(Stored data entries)
######
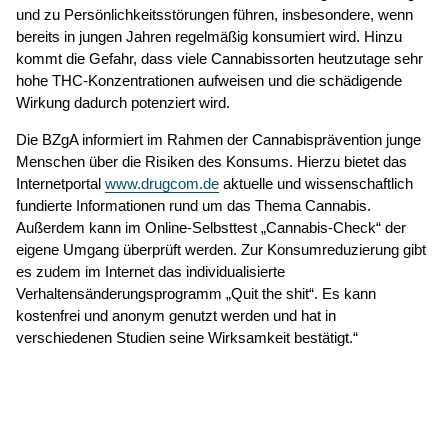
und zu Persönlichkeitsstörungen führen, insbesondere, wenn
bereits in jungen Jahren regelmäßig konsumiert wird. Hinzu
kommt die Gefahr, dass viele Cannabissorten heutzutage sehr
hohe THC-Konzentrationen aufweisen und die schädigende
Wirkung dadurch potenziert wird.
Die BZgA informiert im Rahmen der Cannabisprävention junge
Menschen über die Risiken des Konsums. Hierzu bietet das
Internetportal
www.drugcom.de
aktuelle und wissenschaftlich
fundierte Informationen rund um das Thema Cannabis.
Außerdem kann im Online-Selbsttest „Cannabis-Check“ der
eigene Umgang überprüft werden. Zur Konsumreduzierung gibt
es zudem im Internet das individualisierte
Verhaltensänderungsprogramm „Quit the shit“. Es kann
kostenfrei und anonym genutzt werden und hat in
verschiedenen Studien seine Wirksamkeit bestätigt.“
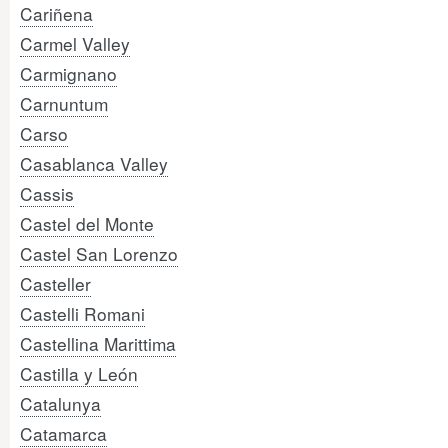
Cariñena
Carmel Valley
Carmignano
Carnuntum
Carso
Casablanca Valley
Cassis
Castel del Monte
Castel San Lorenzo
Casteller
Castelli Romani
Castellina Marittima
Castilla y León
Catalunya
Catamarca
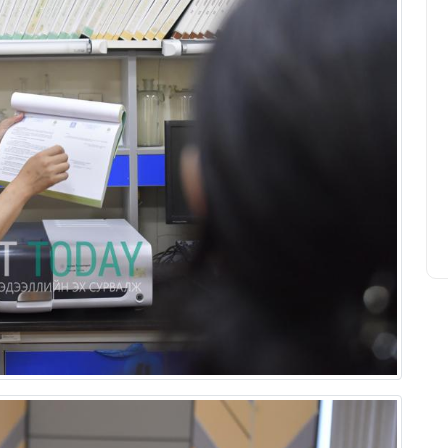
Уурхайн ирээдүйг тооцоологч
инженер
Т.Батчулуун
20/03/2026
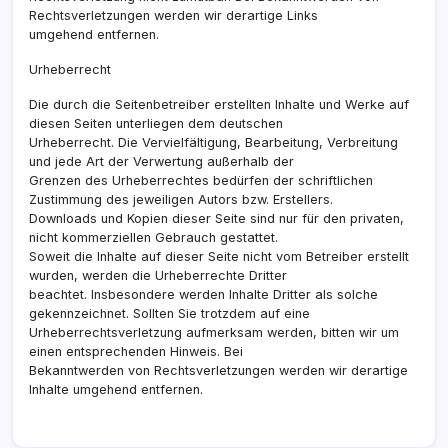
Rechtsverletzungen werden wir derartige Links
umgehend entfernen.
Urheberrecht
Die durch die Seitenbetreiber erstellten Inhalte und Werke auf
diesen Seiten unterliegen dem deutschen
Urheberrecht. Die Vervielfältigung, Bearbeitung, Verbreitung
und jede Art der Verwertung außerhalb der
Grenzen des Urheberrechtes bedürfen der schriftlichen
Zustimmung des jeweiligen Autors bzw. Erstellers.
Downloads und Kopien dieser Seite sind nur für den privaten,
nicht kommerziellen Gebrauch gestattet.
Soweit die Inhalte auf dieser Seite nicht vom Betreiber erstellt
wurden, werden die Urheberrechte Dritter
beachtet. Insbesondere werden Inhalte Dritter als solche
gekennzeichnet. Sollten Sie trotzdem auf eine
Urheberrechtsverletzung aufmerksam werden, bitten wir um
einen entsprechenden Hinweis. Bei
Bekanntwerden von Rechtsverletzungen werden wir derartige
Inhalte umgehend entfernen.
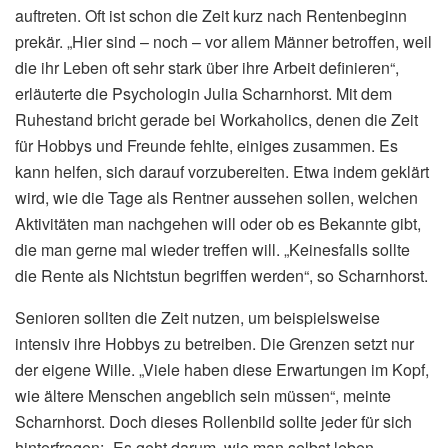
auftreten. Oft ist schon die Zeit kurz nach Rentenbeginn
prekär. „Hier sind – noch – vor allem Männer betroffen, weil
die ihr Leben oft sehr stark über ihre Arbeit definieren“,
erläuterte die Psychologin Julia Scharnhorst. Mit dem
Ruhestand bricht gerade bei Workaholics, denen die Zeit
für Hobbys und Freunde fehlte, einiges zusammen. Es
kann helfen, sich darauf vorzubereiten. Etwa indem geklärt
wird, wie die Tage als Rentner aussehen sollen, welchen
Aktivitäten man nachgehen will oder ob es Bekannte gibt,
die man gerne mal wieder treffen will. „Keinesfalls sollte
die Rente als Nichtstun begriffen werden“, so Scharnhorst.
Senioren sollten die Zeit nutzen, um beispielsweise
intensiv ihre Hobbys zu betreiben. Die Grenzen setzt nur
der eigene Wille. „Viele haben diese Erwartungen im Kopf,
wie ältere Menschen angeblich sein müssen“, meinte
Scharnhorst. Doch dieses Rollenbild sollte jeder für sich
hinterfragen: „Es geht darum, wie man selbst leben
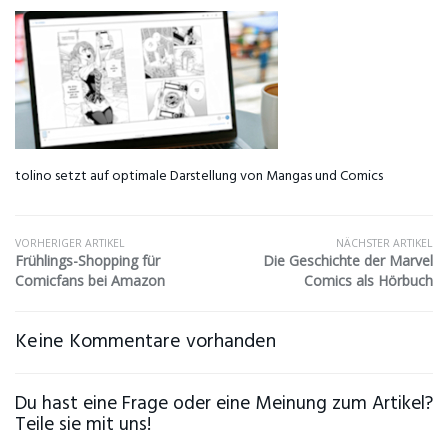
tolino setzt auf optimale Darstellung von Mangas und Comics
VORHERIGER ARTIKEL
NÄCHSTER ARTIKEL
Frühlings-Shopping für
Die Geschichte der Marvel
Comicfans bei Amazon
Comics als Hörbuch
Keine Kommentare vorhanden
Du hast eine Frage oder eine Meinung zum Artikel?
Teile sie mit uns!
######
Work to complete
Count the lines in the data that contain the word "sind", and reply with only that number.

Answer to the problem
2